Enabling Resource Management with Control Groups

Enabling Linux Control Groups (cgroups) using Cloudera Manager.

You can configure Cloudera Manager to use Linux Control Groups (cgroups) to manage cluster resources. After enabling cgroups for Resource management, you use Service configuration properties to allocate resources by CPU shares, I/O, and memory.

Minimum Required Role: Cluster Administrator (also provided by Full Administrator)
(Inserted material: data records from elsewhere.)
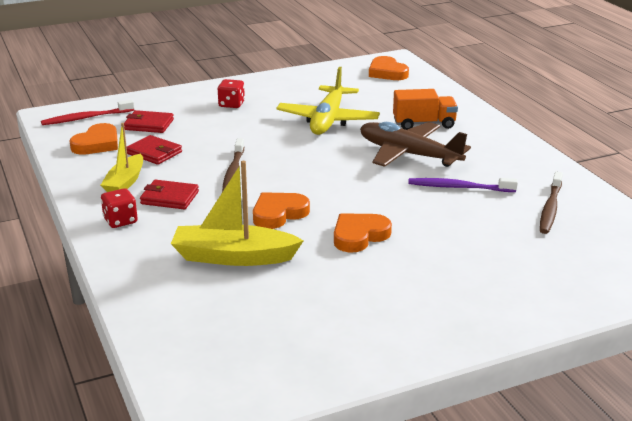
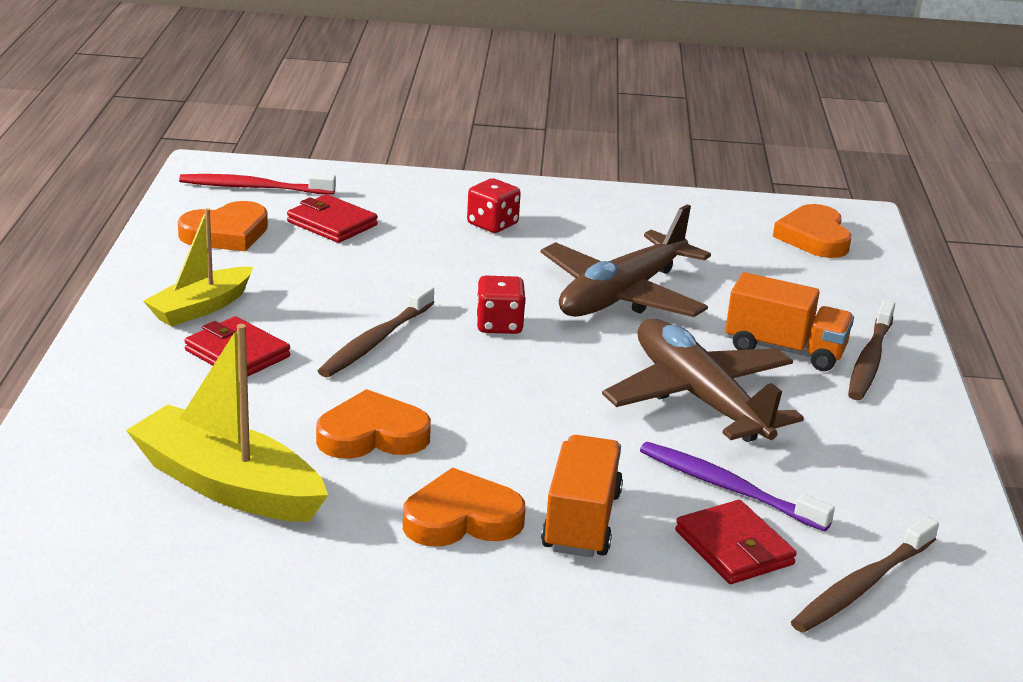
camera: 25 degrees right, 0 degrees up
red dice [101,188,138,228] -> red dice moved to [476,275,526,334]
red wallet [127,135,182,165] -> red wallet moved to [675,500,797,584]
yellow plane [276,67,380,135] -> brown plane [541,204,711,317]
none -> orange truck [541,435,623,557]
none -> brown toothbrush [848,300,895,400]

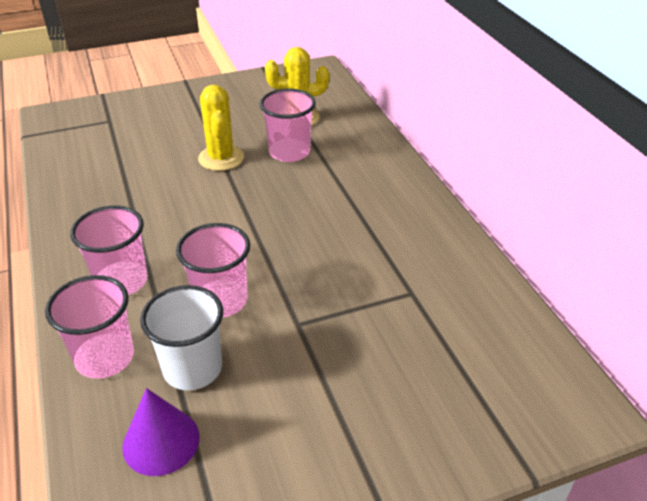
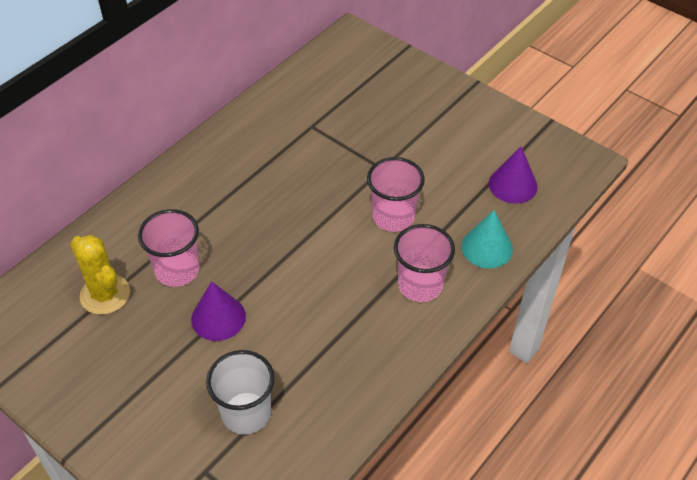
camera: 120 degrees left, 10 degrees up
pink cup [45,275,134,379] -> turquoise cone [461,210,513,268]
white cup [140,285,223,390] -> white cup moved to [206,350,275,435]
yellow cactus [198,84,244,171] -> purple cone [191,281,246,341]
Cgroups-based resource management can be enabled for all hosts, or on a per-host basis.
  1. Click Hosts > Host Configuration.
  2. Click Category > Resource Management.
  3. Select the Enable Cgroup-based Resource Management parameter.
  4. To enable Cgroups only on specific hosts:
    1. Click the Add Host Overrides link.
      The Add Host Overrides page displays.
    2. Select the hosts where you want to enable Cgroups.
    3. Click the Add button.
      The Host Configuration page displays.
    4. De-select the All Hosts option in the Enable Cgroup-based Resource Management configuration.
    5. Click Save Changes.
  5. Restart all roles on the host(s).
  6. To configure the default Cloudera Manager resource parameters, see Configuring Resource Parameters. If you are using Custom Cgroups to allocate resources, you configure those resource parameters in the Linux environment.
Limitations
  • Role group and role instance override cgroup-based resource management parameters must be saved one at a time. Otherwise some of the changes that should be reflected dynamically will be ignored.
  • The role group abstraction is an imperfect fit for resource management parameters, where the goal is often to take a numeric value for a host resource and distribute it amongst running roles. The role group represents a "horizontal" slice: the same role across a set of hosts. However, the cluster is often viewed in terms of "vertical" slices, each being a combination of worker roles (such as TaskTracker, DataNode, RegionServer, Impala Daemon, and so on). Nothing in Cloudera Manager guarantees that these disparate horizontal slices are "aligned" (meaning, that the role assignment is identical across hosts). If they are unaligned, some of the role group values will be incorrect on unaligned hosts. For example a host whose role groups have been configured with memory limits but that's missing a role will probably have unassigned memory.